“Malia and Sasha, under the strangest of circumstances, you have become two amazing young women, smart and beautiful, but more importantly, kind and thoughtful and full of passion," he said. "You wore the burden of years in the spotlight so easily. Of all that I’ve done in my life, I’m most proud to be your dad." As for how Sasha and Malia were able to weather their father's eight years in the White House so well, the former first lady recently opened up about it in conversation with poet and friend Elizabeth Alexander at the Obama Foundation summit in Chicago.
She says that she was able to raise "independent, well-meaning, kind, compassionate people" largely because she taught them those traits from a young age, while giving them the space to learn life's hard lessons without being too overprotective. "Sometimes we treat our children too preciously because of the issues they’ve dealt with," she said, according to InStyle. "Barack and I, we thought about with Malia and Sasha, OK, we could’ve spent eight years feeling sorry for them that they were living in a bubble that every misstep for them would be on YouTube, that their privacy, they didn’t have access to their father in a way…We could’ve felt bad for them, and there would’ve been a truth there. But our view was this is their life, and we can’t apologize for the life they have because a whole lot of it is good.”
That's certainly true. As of this moment, 19-year-old Malia Obama is currently attending Harvard University as a freshman. Meanwhile Sasha Obama is finishing high school at Sidwell Friends School, where Chelsea Clinton attended as a first daughter, as the former president revealed to People last year. When talking about how she raised such well-adjusted daughters, Michelle Obama added of her approach, “I can’t cherish you to death. We have to raise our children to be the adults that we want them to be, and that starts young. You can’t be so afraid that life will break them that you don’t prepare them for life. Sometimes our fear keeps us from pushing our kids out into the cold cruel world. And then they’re not ready and we wonder why.”
Parenting also has much to do with why so many men grow up to abuse their privilege, as Obama explained. “The problem in the world today is that we love our boys and we raise our girls," she said, according to Vanity Fair. "We raise them strong and sometimes we take care not to hurt men. And I think we pay for that a little bit and that’s a we thing because we are raising them, and it’s powerful to have strong men but what does that strength mean? Does it mean respect? Does it mean responsibility? Does it mean compassion? Or are we protecting our men too much, so they feel a little entitled? And a little, you know, a little self-righteous sometimes, but that’s kind of on us, too as women and mothers as we nurture men and push girls to be perfect.”
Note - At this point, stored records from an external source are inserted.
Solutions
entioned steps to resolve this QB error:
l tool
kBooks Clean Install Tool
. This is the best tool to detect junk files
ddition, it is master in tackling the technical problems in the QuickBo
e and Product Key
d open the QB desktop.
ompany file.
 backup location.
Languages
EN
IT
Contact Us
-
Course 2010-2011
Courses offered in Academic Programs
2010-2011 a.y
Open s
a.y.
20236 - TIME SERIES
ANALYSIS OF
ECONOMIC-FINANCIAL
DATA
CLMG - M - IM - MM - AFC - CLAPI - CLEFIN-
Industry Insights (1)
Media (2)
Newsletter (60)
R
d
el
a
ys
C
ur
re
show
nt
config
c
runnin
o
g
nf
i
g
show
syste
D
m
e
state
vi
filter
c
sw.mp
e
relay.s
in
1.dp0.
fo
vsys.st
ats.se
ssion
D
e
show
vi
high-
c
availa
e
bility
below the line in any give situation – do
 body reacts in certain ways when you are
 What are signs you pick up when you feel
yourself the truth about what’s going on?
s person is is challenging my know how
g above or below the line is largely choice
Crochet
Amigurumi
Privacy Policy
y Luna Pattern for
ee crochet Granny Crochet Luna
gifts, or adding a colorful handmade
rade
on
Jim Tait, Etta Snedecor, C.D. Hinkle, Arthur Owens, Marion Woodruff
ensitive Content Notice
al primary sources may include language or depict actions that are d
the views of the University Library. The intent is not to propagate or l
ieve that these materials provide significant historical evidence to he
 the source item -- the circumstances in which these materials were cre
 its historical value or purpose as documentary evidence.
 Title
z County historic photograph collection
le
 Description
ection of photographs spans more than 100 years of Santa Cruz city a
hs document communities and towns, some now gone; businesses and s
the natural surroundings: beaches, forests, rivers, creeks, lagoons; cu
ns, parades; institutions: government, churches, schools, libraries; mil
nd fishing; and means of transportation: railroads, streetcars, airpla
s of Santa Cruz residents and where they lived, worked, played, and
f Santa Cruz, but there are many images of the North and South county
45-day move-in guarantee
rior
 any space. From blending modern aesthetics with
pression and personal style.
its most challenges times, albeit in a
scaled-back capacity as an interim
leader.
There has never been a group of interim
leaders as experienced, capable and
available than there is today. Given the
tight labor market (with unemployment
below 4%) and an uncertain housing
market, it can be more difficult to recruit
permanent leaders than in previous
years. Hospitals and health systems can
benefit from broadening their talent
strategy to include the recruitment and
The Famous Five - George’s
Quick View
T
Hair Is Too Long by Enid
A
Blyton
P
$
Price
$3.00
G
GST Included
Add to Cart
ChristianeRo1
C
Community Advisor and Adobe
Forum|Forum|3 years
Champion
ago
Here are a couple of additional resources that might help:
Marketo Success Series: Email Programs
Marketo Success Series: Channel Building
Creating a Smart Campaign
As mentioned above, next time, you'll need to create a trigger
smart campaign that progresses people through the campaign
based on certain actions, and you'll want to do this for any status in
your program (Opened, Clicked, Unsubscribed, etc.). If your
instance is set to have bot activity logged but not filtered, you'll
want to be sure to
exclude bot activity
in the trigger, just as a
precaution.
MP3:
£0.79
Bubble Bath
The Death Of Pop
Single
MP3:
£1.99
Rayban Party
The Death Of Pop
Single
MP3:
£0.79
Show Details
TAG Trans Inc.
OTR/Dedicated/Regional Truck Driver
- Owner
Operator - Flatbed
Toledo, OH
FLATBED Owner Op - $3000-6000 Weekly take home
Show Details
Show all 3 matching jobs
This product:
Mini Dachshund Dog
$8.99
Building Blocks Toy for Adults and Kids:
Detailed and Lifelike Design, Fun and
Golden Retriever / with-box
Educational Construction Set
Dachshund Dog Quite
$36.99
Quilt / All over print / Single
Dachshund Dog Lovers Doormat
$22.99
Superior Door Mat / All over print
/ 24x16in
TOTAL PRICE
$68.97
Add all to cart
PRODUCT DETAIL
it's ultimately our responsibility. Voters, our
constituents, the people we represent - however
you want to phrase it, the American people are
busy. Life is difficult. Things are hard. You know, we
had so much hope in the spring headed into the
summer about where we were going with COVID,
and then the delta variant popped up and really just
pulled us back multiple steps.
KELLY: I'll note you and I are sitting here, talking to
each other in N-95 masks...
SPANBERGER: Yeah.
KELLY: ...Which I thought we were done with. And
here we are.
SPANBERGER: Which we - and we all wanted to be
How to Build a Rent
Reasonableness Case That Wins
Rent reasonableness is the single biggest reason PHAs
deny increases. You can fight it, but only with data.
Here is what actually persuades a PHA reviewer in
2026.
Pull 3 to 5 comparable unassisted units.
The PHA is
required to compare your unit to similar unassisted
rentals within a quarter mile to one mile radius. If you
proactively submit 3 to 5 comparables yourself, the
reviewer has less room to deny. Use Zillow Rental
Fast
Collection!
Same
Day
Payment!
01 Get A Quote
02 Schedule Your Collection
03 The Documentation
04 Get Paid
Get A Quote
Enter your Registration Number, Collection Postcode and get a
Another gender difference she sees is that women often find more support and self-reflection in their friendships than men, according to Obama. “Women, we do it better than men,” she said. “I’m, you know, sad for you guys. Y’all should get you some friends. Get you some friends and talk to each other, ‘cause that’s the other thing we do; we straighten each other out on some things, our girlfriends...Sometimes I’m like, ‘Barack, who you talking to? And it can’t just be Marty [Nesbitt].’ Ya’ll need to go talk to each other about your stuff because there’s so much of it. It’s so messy.”